# Task directions
A single figure is expected: how many lines of the data that follows contain the word "root".

# Records from a data collection
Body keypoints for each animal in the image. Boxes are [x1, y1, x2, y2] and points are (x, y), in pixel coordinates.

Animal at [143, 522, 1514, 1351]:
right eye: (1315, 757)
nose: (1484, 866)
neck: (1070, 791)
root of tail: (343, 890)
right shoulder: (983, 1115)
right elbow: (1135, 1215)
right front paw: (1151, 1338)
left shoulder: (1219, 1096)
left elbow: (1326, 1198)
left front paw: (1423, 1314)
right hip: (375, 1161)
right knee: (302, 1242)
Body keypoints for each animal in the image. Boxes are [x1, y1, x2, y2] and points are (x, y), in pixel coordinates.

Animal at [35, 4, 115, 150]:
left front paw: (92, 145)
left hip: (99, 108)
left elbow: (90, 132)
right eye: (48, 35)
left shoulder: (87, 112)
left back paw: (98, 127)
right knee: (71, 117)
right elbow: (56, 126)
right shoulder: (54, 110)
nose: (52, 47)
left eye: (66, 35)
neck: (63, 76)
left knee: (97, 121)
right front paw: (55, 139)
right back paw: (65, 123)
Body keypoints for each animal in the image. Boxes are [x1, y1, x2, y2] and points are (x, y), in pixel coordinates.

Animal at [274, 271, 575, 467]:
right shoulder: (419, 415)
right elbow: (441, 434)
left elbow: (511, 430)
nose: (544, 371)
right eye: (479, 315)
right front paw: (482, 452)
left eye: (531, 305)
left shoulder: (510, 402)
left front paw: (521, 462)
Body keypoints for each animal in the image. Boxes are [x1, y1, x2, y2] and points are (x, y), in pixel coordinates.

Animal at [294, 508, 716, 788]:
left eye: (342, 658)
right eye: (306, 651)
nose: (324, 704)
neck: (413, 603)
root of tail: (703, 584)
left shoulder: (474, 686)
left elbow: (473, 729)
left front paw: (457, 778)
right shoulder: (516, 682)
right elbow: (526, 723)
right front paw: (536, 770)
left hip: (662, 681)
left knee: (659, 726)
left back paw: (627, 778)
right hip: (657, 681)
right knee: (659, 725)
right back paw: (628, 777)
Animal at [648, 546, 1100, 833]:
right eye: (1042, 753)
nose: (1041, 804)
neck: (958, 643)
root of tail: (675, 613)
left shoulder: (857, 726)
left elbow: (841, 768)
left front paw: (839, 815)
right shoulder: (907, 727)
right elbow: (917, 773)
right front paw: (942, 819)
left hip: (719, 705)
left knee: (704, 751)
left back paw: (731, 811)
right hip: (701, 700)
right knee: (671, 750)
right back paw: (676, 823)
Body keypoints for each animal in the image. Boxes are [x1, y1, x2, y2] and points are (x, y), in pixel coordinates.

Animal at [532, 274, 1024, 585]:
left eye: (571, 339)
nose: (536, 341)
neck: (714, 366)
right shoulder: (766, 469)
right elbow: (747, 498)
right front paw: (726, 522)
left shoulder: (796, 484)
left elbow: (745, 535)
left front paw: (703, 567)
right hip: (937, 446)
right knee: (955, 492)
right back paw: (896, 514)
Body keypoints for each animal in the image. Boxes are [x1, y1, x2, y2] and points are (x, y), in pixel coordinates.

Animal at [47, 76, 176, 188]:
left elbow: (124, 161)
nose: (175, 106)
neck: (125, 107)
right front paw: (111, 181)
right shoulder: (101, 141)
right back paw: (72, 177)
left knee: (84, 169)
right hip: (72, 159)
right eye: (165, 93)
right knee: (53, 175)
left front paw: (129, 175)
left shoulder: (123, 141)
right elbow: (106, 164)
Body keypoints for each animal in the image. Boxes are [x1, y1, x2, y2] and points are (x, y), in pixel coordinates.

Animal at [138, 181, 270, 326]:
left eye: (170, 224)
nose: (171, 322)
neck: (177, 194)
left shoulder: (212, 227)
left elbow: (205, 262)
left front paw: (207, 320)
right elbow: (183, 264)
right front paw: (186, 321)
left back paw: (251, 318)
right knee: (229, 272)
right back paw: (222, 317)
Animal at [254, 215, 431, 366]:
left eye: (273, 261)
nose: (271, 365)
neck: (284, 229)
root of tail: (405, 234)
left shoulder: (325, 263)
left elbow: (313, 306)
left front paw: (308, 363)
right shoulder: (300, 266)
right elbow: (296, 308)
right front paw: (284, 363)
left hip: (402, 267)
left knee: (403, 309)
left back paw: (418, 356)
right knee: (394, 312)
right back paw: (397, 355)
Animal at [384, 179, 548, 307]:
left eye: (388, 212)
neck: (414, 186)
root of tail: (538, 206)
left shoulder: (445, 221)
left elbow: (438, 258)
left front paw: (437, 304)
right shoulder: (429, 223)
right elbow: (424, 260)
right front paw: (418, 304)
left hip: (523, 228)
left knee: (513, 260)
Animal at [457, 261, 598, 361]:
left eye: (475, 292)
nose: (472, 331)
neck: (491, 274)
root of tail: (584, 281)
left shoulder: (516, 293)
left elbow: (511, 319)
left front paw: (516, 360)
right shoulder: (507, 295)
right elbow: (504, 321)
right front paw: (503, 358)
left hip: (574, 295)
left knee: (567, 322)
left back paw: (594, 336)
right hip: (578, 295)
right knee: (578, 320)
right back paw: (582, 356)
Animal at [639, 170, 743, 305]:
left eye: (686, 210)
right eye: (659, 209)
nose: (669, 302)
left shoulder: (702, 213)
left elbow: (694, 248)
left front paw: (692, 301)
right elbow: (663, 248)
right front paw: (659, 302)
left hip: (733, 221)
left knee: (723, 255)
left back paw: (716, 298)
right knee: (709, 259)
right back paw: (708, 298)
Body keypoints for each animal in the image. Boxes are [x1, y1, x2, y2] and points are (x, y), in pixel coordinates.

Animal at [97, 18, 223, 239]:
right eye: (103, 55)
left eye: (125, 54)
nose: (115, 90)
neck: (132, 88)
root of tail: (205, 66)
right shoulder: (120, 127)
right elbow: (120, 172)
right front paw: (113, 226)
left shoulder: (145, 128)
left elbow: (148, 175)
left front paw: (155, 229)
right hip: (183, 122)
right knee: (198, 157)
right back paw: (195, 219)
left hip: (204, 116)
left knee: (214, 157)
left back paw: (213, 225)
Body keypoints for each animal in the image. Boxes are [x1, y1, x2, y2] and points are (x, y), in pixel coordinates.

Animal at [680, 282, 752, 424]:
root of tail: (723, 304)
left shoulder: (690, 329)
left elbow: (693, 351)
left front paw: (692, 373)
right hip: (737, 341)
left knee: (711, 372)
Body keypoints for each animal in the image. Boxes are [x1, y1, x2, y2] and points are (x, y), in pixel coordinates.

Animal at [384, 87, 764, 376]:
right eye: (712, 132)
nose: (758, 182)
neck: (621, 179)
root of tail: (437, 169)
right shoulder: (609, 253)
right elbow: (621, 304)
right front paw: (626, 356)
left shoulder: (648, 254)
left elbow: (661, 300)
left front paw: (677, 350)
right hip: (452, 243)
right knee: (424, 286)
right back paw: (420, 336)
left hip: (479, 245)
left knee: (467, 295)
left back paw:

# Worked solution
9